EXTRACT TO READ ->
>> start

Hurst and Sullivan were on a directed patrol. That's a strategy Buffalo police have been using to fight gun violence.

Here's how it works:

Crime analysts identify hot spots where there have been shootings and reports of shots fired. They map them out in 500-foot by 500-foot grids. That information is sent out to the patrol officers' cell phones. Then, they drive to a hot spot, park their cruiser, turn on their emergency lights and they get out of their cars. Then, they walk around for about 15 to 20 minutes. They talk to folks they run into, go into shops, and mostly...they just try to be visible.

"You know, you walk with people, you're stopping and talking and see different points of view and getting to know each other. And I just think it's, it's great all around," Hurst said.

"I can speak for Charlie District," said Sullivan, referring to C District, the Ferry-Fillmore area where he works. "I think a lot of the crime has gone down since we've started doing these directed patrols. So I think it has a pretty big impact. Plus, like I said, getting out and walking around and talking to people is a great, great thing too."

>> end

DATA ROWS ->
>> start

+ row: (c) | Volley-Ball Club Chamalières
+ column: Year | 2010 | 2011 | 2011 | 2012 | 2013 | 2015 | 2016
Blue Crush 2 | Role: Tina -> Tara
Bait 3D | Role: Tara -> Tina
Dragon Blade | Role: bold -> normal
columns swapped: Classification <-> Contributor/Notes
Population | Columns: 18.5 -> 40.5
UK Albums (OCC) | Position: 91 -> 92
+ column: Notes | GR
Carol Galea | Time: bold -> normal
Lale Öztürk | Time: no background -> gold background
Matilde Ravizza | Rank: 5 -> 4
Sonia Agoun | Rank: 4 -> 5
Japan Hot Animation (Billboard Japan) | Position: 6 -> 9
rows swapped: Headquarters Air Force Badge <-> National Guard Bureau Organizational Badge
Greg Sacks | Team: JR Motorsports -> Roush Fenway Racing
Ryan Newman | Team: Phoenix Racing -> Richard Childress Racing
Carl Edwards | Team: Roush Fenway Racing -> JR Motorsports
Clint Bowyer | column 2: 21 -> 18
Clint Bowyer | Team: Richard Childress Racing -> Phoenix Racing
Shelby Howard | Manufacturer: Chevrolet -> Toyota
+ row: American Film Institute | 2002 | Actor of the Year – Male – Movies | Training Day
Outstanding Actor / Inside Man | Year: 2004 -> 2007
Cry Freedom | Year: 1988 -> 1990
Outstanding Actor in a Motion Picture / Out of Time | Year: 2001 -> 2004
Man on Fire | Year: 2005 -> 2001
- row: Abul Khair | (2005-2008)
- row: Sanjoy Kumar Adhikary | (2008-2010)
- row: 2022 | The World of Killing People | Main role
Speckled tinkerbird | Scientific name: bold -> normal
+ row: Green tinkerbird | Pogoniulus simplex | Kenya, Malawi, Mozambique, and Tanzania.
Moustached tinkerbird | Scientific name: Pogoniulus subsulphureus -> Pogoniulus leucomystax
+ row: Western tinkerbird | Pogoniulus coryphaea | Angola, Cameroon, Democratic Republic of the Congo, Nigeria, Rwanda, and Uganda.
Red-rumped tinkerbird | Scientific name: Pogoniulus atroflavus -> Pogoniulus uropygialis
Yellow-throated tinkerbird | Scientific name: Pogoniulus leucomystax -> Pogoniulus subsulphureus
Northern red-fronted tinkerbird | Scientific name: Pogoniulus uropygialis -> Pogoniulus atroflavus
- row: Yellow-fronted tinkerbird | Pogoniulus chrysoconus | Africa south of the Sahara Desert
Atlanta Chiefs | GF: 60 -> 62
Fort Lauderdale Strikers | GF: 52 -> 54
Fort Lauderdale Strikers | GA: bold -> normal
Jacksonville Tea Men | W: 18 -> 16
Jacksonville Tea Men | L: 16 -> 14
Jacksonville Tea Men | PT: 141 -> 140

>> end

GIVEN EXERCISE A -> Transcribe the part of the passage on Buffalo's directed police patrols that starts with "Crime analysts identify" and goes on through "to be visible.".
GIVEN EXERCISE B -> Pick up the passage on Buffalo's directed police patrols after its final sentence and continue it.

FINAL RESULT A ->
Crime analysts identify hot spots where there have been shootings and reports of shots fired. They map them out in 500-foot by 500-foot grids. That information is sent out to the patrol officers' cell phones. Then, they drive to a hot spot, park their cruiser, turn on their emergency lights and they get out of their cars. Then, they walk around for about 15 to 20 minutes. They talk to folks they run into, go into shops, and mostly...they just try to be visible.

FINAL RESULT B ->
Lt. Jonathan Pietrzak, who supervises the directed patrol program, says that there are studies that show that when police and their police cars are around, crime goes down.

"The fact that it's data-driven, we're not just picking and choosing random spots, but we're going there for a particular reason makes a big difference," he said.

Data from the Buffalo Police Department indicates gun violence has dropped in the city in the last two years.

Shootings skyrocketed in the city in 2020 and 2021, when there were nearly 300 shootings each of those years. But that number dropped by more than half by 2023, to 141.

The numbers for 2024 so far seem to be following that same downward trend, with 44 shootings so far, compared to 197 back in 2022.